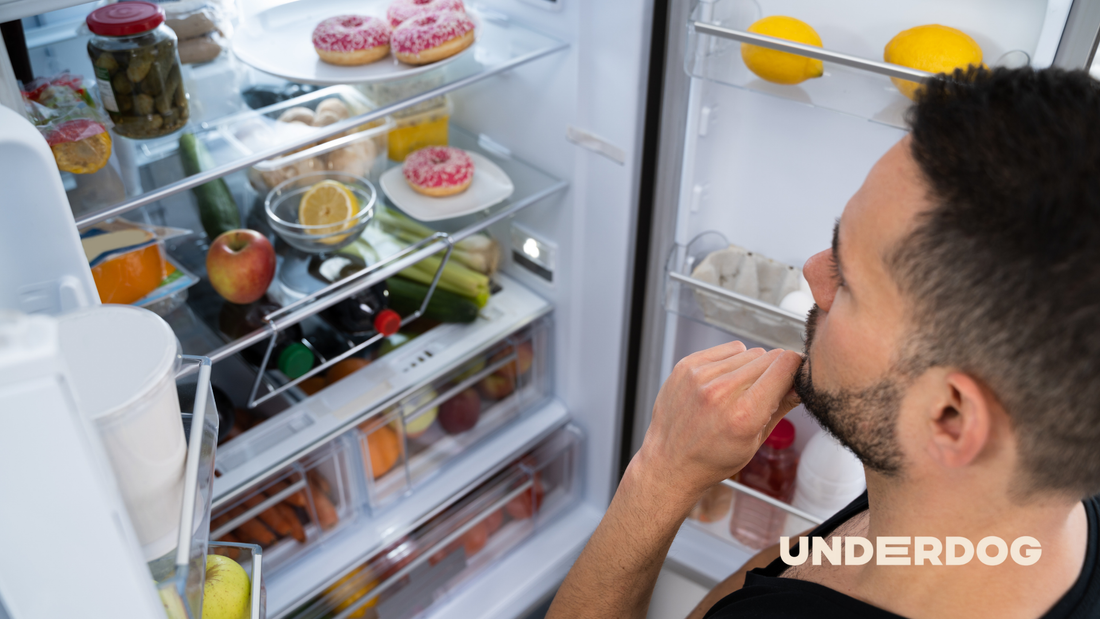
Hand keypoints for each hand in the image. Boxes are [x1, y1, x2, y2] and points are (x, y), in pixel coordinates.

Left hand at [634, 342, 802, 505]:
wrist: (669, 462)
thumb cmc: (712, 459)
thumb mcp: (756, 441)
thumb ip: (782, 406)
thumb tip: (802, 382)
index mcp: (744, 414)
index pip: (786, 365)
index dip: (796, 368)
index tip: (796, 373)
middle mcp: (722, 391)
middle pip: (770, 357)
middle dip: (774, 372)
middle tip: (763, 393)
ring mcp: (701, 376)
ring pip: (749, 351)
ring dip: (751, 367)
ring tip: (738, 392)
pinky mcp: (687, 365)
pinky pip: (727, 349)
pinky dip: (731, 361)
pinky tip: (723, 382)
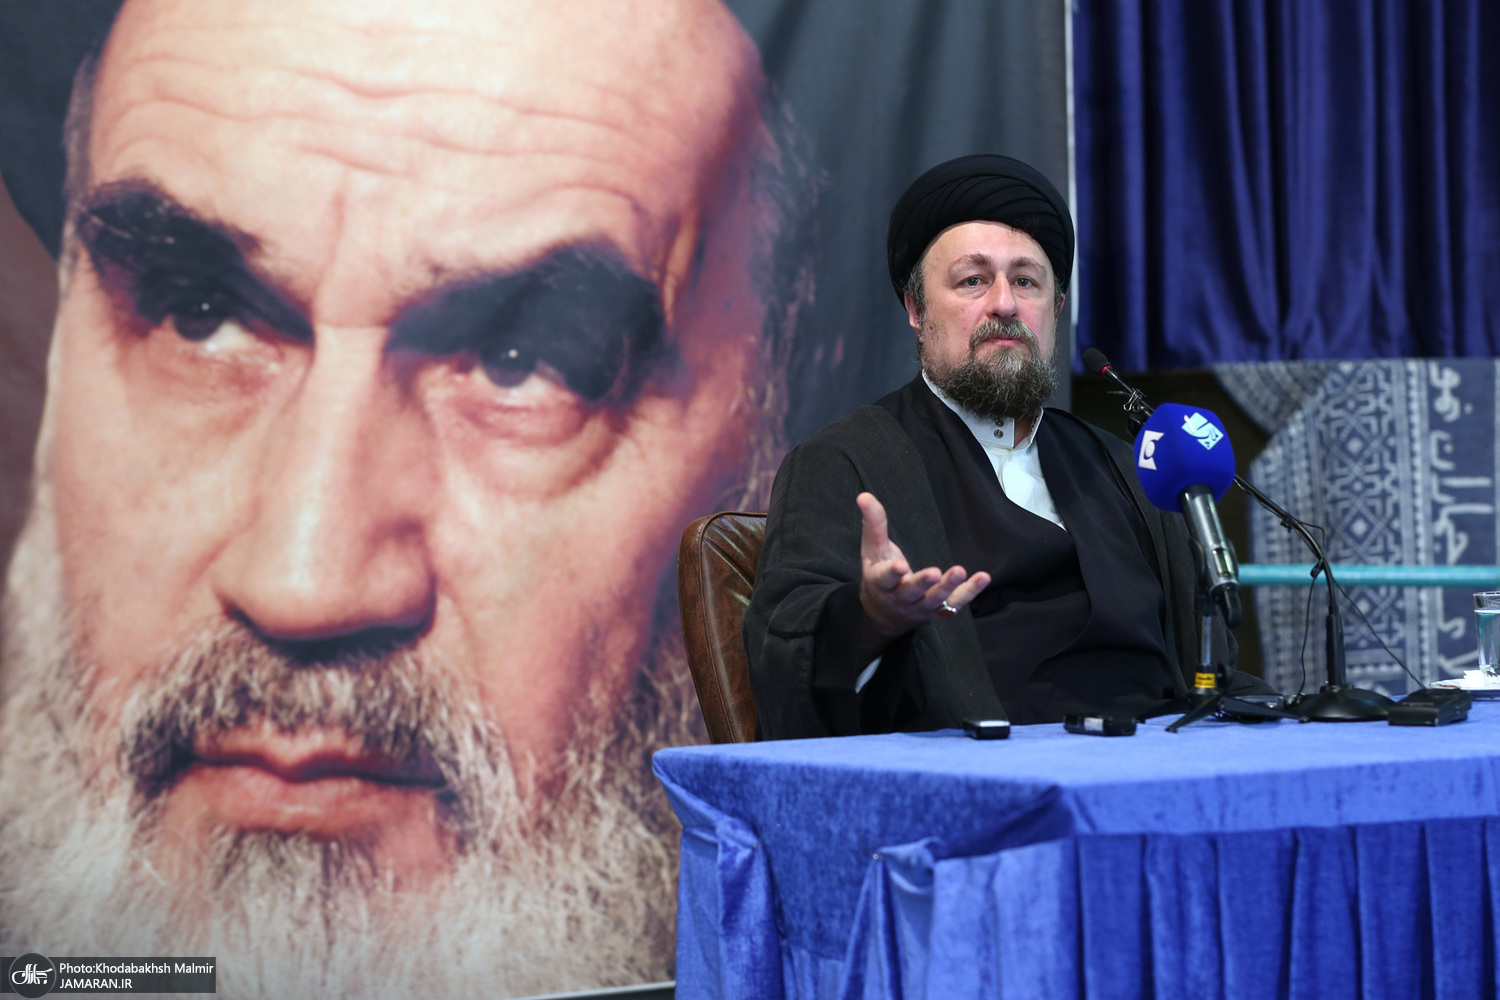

····················

● **EXERCISE DIRECTIONS**: Go through the entries and retype each one exactly, skipping any image.

● **REPLY TO THE EXERCISE**:
Hand keypoints for each hand in the image. Boxes are [x1, y1, x2, y2] and points are (x, y), in pixel coordinates.

Left hand at [634, 342, 802, 505]:
wrist: (669, 462)
thumb cmc: (712, 459)
thumb mcp: (756, 441)
thumb ip: (782, 406)
thumb tip: (802, 382)
index mcp: (744, 414)
index pip: (786, 365)
index dip: (796, 368)
index tip: (796, 373)
middle mcp: (722, 391)
middle pip: (770, 357)
middle dip: (774, 372)
middle tip: (763, 393)
ring mcp: (701, 376)
ring pip: (749, 351)
ring dip: (751, 367)
ring tip: (738, 392)
pinky mcp: (687, 365)
pinky pip: (727, 349)
pinky dip: (731, 361)
pinky tip: (723, 382)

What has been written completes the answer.